Again, this condition will be true either if getchar() actually returned EOF or if you just read a character with the value 0xff. The %x format requires an argument of type unsigned int. single_byte is of type char, which will almost certainly be promoted to int. Now you can print an int value with an unsigned int format if the value is within the representable range of both types. But since single_byte's value is -1 (it just compared equal to EOF), it's not in that range. printf, with the "%x" format, assumes that the argument is of type unsigned int (this isn't a conversion). And 0xffffffff is the likely result of taking a 32-bit int value of -1 and assuming that it's really an unsigned int.

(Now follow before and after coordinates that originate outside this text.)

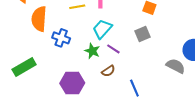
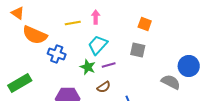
orange semicircle: (39, 19) -> (35, 35), turned -70
gray square: (142, 34) -> (138, 50), turned 35
purple line: (113, 49) -> (109, 65), turned -48

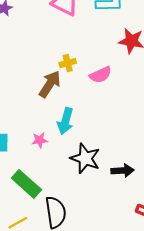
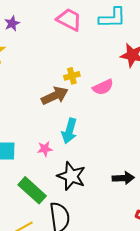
brown arrow: (50, 84) -> (55, 96), turned 32
black star: (85, 158) -> (71, 176), moved

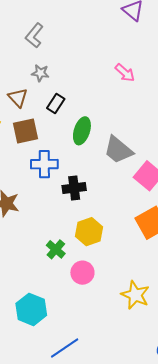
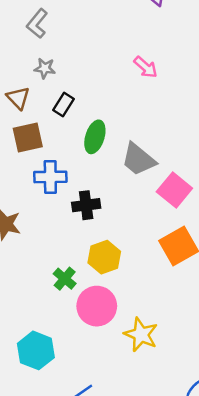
pink circle: (82, 273) -> (97, 306), size x1.4
yellow star: (135, 295) -> (141, 335), moved

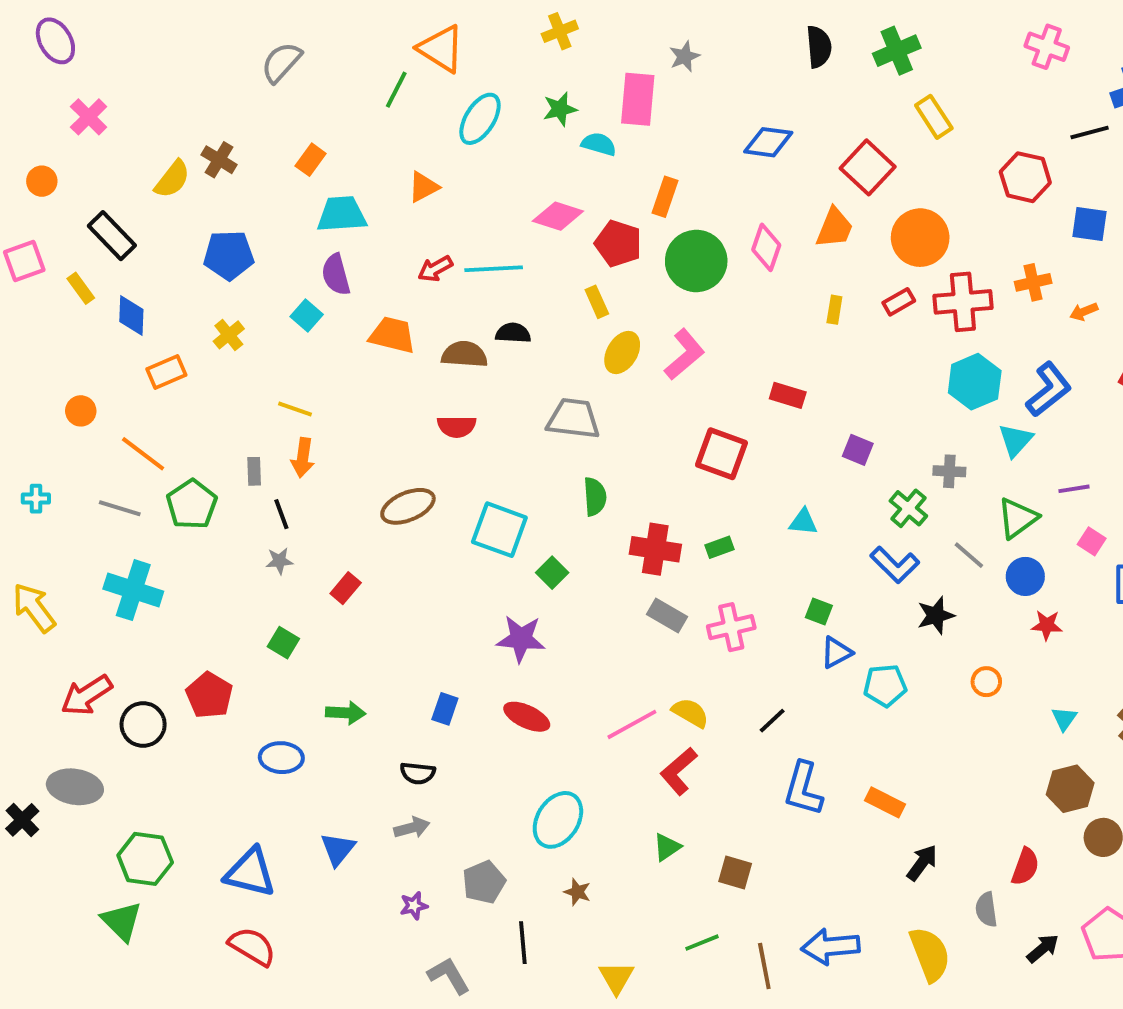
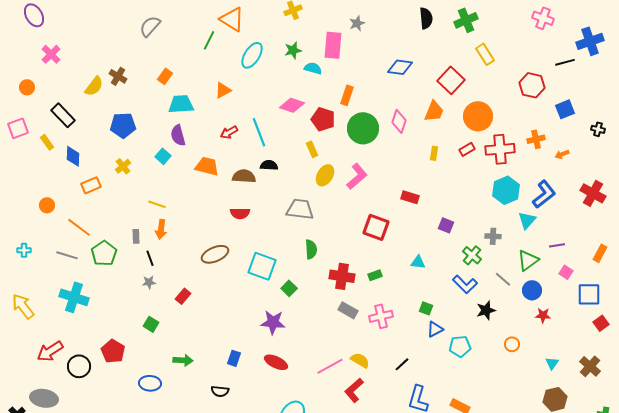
blue square: (1090, 224) -> (565, 109), turned -30
cyan line: (494, 269) -> (259, 132), turned 72

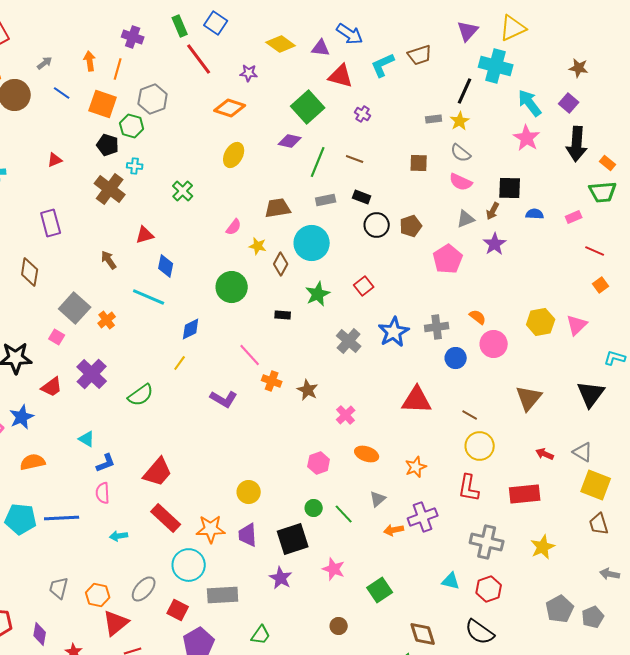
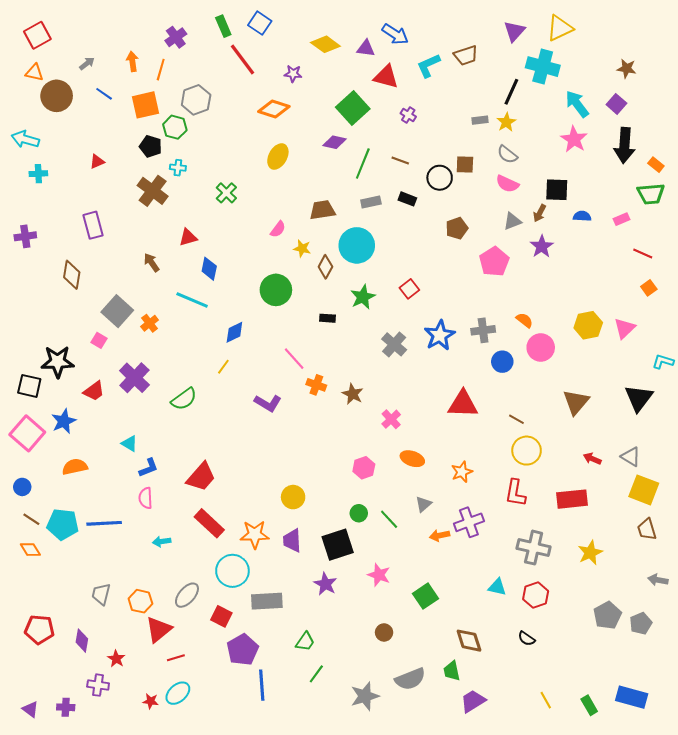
purple cross: (133, 37) -> (176, 37), turned 35
orange square: (103, 104) -> (146, 105), turned -32
black circle: (377, 225) -> (440, 178), moved
black semicircle: (480, 632) -> (527, 639), size x0.6

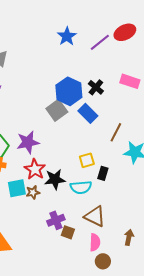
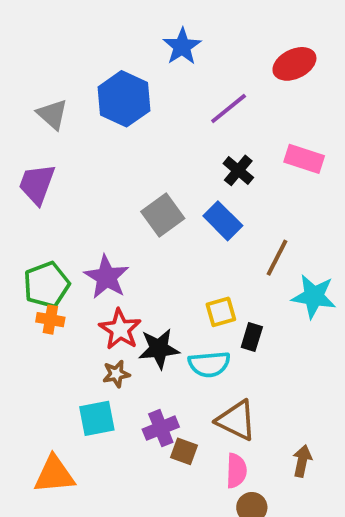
blue star: (67, 36) -> (182, 46), moved
purple line: (100, 42) -> (229, 108), moved
blue hexagon: (69, 91) -> (124, 99), moved
purple star: (28, 142) -> (107, 277), turned -30
cyan square: (17, 188) -> (97, 418), moved

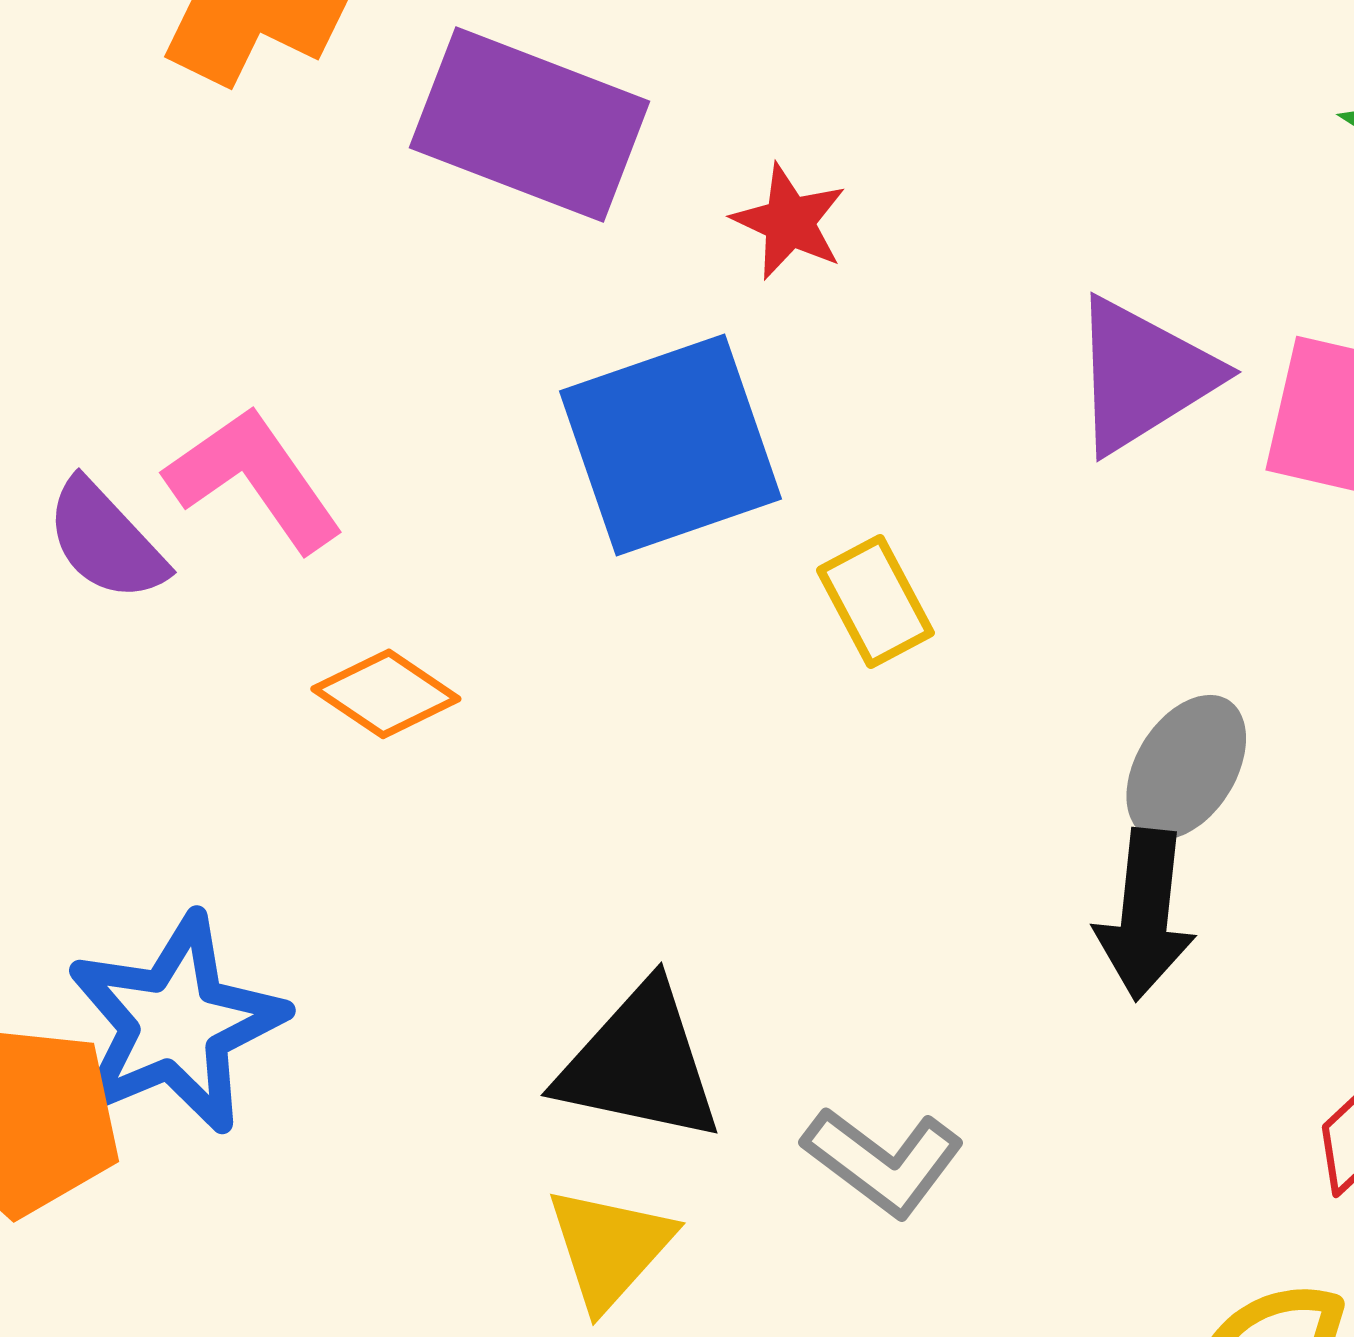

And I'll just note that storing the result of getchar() in an int object would have been a whole lot easier than analyzing what happens when you store it in a char.

OTHER TIPS

End-of-File is a macro definition of type int that expands into a negative integral constant expression (generally, -1).

EOF is not a real character so in order to allow the result of getchar() return either a valid character or an EOF, it uses a hack whereas the return type is int. You have to cast it to char after you make sure it is not an EOF.

This is a textbook example of poorly designed API.

It appears to be a confusion between (char) -1 and (int) -1.

getchar() returns an int with 1 of 257 different values: 0 to 255 and EOF. EOF is less than 0 (C11 7.21.1).

Typically EOF has the value of -1 and that is so in your case. Let's assume that for the following.

From time to time, when data is read from /dev/urandom, a value of 255 is read. This is not the EOF.

Given that OP performs char single_byte = getchar(), single_byte takes on the same value of (char) -1 if (int) -1 (EOF) was read or if (int) 255 was read.

When next comparing single_byte != EOF, should the result be false, we do not know if original return value of getchar() was -1 or 255.

Recommend a different printf()

printf("single_byte==EOF, so (int) 255 or EOF was read: 0x%hhx\n", single_byte);

Assumptions:
char is 8 bits.
EOF is -1.

EOF values are
EOF => %d => -1
EOF => %c => <prints blank space but not blank space>
EOF => %x => 0xFFFFFFFF

no ascii value for EOF! so basically you cannot compare the getchar() output with EOF. Reason is when you leave blank space and press enter ASCII value of a blank space is 0x20 (32 in decimal), If you press enter then ASCII of carriage return in 0x0D (13 in decimal).

So that piece of code will not work! either you have to define a value to exit the code!